On 02/25/2013 11:36 PM, Juhász Dávid wrote:
> thanks for the quick reply!
> 2013/2/25 Erik Reitsma <>:
>> I had not assumed that people would want to use Erlang on Android in
>> distributed mode. However, now that there appears a "market" for this, I
>> will try to get distribution working too. I think that there may be some
>> issues with ownership of the cookie file, and the user id under which Erlang
> The first problem is the cookie file, indeed. I had to create the file
> set privileges to 700 and give it to the user belonging to SL4A
> manually in order to overcome error messages pointing explicitly to
> the cookie file. After that, there is no explicit sign of any error
> (of course, distributed mode doesn't turn on in the background) unless
> one checks the value of net_kernel:start/1, to which I referred in my
> initial mail. However, I was able to reproduce such values in android
> root terminal and even on my laptop when calling net_kernel:start/1
> without running epmd. So I think the problem here is that epmd can't
> be reached by the runtime, and that can't be helped with simply
> starting epmd by the same user on android.
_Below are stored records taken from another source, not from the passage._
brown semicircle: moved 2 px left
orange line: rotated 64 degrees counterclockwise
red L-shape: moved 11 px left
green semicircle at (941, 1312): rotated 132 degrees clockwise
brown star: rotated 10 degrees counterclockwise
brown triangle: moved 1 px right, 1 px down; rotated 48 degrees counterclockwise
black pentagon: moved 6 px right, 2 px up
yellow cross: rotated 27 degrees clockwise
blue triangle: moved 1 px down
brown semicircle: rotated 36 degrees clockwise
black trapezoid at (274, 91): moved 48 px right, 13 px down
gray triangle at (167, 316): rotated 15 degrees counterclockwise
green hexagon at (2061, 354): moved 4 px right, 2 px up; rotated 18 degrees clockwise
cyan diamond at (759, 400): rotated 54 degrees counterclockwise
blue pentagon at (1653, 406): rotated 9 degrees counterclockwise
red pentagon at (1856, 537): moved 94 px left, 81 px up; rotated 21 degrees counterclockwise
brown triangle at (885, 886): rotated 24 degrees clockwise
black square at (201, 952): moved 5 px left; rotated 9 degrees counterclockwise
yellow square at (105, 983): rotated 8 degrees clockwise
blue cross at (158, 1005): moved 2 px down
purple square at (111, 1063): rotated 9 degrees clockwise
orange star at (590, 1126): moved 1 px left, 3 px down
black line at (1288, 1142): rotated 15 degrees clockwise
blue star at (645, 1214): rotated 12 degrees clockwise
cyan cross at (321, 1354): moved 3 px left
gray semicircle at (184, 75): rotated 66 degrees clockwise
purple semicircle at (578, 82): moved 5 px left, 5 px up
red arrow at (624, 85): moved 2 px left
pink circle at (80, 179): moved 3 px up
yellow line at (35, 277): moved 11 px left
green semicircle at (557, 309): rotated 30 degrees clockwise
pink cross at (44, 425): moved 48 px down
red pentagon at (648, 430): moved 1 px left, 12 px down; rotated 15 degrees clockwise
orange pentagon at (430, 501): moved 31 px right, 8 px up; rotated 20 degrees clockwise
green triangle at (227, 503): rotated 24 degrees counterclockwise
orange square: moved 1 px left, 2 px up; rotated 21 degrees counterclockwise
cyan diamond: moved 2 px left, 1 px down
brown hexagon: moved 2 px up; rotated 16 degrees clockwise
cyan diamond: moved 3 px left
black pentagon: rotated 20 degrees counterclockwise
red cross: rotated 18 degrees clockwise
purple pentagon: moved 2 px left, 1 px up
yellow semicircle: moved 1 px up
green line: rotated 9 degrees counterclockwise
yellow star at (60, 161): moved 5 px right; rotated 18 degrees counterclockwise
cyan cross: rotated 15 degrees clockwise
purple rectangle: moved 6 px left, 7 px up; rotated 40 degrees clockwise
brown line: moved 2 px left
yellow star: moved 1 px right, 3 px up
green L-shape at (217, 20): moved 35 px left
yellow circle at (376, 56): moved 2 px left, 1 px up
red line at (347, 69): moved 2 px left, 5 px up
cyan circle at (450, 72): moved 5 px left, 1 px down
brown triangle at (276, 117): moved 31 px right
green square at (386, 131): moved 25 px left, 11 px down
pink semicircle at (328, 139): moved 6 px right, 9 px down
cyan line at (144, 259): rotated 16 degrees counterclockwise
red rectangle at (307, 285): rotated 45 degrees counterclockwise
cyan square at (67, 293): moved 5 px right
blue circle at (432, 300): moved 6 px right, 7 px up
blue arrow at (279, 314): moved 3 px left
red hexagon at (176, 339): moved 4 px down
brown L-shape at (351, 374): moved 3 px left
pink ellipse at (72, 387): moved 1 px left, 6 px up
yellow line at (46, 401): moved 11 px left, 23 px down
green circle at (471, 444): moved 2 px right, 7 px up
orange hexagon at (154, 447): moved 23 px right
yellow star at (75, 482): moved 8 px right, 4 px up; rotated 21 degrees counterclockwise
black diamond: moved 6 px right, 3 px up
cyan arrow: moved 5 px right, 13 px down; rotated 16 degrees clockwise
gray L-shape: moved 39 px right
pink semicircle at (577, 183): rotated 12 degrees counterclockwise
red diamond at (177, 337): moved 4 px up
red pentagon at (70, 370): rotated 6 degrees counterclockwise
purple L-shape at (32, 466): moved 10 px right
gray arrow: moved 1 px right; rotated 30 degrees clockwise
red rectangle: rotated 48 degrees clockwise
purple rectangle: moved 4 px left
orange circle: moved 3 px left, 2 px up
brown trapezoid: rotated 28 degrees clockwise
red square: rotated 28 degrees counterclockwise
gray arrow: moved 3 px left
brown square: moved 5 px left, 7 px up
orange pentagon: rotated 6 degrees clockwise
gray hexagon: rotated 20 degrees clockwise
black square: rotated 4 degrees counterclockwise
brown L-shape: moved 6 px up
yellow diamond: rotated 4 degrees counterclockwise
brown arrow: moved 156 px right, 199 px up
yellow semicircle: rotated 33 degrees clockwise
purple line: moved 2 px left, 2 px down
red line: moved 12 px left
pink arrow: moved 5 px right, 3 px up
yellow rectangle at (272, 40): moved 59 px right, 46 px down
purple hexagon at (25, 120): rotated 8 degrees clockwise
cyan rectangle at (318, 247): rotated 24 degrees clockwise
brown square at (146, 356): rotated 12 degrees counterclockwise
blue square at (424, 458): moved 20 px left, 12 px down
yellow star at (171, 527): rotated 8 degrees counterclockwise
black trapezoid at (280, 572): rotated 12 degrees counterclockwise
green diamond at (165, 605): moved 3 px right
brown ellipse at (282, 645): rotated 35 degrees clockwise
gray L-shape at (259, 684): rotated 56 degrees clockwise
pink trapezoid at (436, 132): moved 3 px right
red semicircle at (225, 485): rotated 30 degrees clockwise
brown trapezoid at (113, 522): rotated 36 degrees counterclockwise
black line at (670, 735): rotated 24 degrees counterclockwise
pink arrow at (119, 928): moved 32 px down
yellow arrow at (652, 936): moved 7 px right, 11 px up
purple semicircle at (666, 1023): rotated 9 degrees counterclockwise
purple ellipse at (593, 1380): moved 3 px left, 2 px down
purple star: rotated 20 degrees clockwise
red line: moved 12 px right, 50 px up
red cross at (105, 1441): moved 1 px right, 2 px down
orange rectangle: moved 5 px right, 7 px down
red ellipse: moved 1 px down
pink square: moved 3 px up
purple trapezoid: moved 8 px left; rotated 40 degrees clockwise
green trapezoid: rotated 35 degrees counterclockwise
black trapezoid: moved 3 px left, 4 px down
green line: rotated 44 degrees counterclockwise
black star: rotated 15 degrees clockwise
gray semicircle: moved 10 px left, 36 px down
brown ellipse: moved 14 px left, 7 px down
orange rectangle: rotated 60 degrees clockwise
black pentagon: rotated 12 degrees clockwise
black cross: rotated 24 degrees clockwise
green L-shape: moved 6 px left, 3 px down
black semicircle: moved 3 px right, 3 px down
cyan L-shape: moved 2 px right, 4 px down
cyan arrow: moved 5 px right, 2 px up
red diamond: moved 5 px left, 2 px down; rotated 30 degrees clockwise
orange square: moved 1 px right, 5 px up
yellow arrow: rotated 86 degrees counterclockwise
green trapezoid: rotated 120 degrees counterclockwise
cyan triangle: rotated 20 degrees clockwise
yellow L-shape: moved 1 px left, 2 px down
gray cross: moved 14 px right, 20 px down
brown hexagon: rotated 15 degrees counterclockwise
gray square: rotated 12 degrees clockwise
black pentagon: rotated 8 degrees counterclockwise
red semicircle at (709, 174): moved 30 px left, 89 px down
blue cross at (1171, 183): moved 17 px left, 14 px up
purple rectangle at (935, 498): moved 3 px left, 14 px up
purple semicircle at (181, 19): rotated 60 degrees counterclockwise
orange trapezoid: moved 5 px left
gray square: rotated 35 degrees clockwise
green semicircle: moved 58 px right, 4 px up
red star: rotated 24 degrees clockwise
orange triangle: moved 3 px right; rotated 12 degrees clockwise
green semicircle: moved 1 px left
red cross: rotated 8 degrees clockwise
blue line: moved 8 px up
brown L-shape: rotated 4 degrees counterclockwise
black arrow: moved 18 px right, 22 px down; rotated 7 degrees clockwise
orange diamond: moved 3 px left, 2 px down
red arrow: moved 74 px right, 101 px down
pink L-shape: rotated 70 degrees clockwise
> Hope that it gives you some pointer to solve the problem.
>> I intend to publish a new version as soon as R16B is out (which should be in
>> a few days). I would prefer to try to get distribution working in that
> Of course, that would be fine. Thanks for your work!
> Best regards,
>> I have also worked a bit on a new installer, which makes it possible to
>> install the small version first, and add libraries later.
>> On 02/25/2013 12:45 PM, Dávid Juhász wrote:
>> Hi Erik and all,
>> The work that has been done is awesome and I am happy to be able to run
>> Erlang code on Android devices!
>> Unfortunately, I ran into a technical problem trying to run distributed
>> Erlang programs on Android via SL4A. In root terminal, distributed mode
>> works smoothly, but in that case I am unable to create GUI for the program.
>> On the other hand, programs started via the scripting layer are running
>> without root privileges which causes some trouble.
>> It seems unavoidable that distributed mode must be initialized
>> programatically using net_kernel:start/1 as SL4A doesn't start Erlang in
>> distributed mode. The first problem I encountered was the insufficient
>> privilege to create a cookie file. Having one created manually, that part of
>> initialization seems to be successful. The next problem seems to be that
>> epmd isn't getting started. I can start epmd in daemon mode from the Erlang
>> program using os:cmd/1, so the program and epmd run under the same user. But
>> the same issue appears:
>> Can someone give me any pointer how to overcome this issue of using GUI and
>> distributed mode at the same time?
>> Thanks in advance for any help!
>> Best wishes,
>> 2013. január 13., vasárnap 21:06:06 UTC+1 időpontban Erik Reitsma a
>> következőt írta:
>>> Hi all,
>>> I have put my port of Erlang to Android on Google Code:
>>> To install it on your Android device, you should allow applications from
>>> unknown sources, because the app is not delivered through Google Play (yet).
>>> The Android device does *not* have to be rooted.
>>> It depends on Scripting Layer for Android (SL4A). So in order to use it,
>>> you should first install SL4A r6 from here:
>>> Then install the APK for Erlang, this one:
>>> This app is just the installer. Run it to actually install Erlang/OTP. I
>>> have included as much of OTP as might be remotely useful, so the download is
>>> 36.5 MB. Of course you want to use the megaco and orber applications on your
>>> You can use the SL4A API through the module android that I have added. I
>>> have added a very simple example, to show you how you can make a small gui
>>> and respond to events. Study the SL4A API to do other Android things.
>>> You can run some Erlang code by putting your source in the SL4A scripts
>>> directory on the Android device, which is /sdcard/sl4a/scripts/. The .erl
>>> file should contain and export a function main/0, which will be called when
>>> the script is run. The .erl file will be compiled to a .beam file
>>> automatically, only if the .beam file does not exist. A minor inconvenience
>>> now is, that if the .erl file is modified, it will not be recompiled unless
>>> the .beam file is removed. The scripts directory will be in the code path,
>>> so if you put other .beam files there, they will be found, and .erl files
>>> there will be compiled too, if necessary.